Two lines below mark the span: the one containing "327 372 5508" and the one containing "16 303 7707". Set down both, plus every line between, exactly as they stand, and nothing else.

DATA FOR ANALYSIS section start

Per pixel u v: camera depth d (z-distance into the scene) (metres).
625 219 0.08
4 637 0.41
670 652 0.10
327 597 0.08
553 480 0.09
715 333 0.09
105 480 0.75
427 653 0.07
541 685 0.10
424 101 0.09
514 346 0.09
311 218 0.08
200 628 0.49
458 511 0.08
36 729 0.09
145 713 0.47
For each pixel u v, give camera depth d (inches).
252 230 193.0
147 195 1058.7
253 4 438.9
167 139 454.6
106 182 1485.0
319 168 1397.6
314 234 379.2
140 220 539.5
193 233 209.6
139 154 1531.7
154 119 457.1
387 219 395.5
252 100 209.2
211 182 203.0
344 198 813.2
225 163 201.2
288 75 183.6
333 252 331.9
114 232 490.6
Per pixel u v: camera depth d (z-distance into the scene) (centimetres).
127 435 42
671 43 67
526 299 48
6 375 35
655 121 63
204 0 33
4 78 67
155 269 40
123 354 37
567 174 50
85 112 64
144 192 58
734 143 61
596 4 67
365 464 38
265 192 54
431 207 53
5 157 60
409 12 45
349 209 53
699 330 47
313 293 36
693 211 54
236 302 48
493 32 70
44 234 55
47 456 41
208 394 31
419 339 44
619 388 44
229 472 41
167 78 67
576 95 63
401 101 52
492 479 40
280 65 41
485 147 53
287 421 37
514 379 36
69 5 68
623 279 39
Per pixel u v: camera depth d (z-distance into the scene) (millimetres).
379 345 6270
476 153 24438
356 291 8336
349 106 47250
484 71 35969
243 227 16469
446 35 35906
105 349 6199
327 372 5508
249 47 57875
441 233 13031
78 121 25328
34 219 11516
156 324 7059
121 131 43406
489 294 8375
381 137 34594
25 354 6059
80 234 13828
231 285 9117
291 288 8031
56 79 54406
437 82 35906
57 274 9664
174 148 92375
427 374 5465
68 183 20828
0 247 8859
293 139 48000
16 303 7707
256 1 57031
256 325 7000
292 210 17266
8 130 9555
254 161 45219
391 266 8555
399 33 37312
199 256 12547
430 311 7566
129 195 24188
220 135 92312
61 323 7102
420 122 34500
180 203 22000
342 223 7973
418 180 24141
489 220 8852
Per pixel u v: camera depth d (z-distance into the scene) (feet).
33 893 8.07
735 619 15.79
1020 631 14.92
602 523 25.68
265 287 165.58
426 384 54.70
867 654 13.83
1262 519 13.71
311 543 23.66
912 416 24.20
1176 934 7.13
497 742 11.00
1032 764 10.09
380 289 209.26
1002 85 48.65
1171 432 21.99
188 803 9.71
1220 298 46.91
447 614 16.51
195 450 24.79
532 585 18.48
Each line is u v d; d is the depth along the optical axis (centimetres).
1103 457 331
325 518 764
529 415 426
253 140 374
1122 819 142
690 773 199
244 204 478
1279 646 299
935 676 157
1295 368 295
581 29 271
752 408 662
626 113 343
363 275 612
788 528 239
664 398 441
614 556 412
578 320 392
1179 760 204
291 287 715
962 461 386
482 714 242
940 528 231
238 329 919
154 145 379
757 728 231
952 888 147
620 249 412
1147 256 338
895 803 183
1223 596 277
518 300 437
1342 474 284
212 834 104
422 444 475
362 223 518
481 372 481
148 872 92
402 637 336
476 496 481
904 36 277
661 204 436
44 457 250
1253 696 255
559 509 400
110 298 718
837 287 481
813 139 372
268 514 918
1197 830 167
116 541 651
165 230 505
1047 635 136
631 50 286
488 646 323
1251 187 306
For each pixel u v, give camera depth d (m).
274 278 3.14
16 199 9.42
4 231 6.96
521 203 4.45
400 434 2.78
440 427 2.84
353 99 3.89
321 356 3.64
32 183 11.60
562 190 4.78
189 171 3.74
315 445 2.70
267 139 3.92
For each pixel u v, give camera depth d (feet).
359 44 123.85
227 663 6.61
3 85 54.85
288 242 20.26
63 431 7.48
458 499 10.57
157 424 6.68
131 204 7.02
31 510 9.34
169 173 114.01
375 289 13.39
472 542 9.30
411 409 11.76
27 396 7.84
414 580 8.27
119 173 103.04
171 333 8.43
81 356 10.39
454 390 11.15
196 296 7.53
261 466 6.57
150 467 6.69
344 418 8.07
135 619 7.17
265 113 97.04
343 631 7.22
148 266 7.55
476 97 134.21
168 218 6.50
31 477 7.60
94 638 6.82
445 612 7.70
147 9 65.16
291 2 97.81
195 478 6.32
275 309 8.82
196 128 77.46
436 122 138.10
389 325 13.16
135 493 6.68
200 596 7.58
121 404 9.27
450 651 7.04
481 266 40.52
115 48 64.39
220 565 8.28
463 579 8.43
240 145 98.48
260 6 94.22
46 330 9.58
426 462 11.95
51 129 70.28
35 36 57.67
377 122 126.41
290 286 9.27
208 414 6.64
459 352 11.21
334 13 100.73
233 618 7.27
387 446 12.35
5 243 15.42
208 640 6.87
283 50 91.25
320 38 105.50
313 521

DATA FOR ANALYSIS section end

**REPLY:**
327 372 5508
249 47 57875
441 233 13031
78 121 25328
34 219 11516
156 324 7059
121 131 43406
489 294 8375
381 137 34594
25 354 6059
80 234 13828
231 285 9117
291 288 8031
56 79 54406
437 82 35906
57 274 9664
174 148 92375
427 374 5465
68 183 20828
0 247 8859
293 139 48000
16 303 7707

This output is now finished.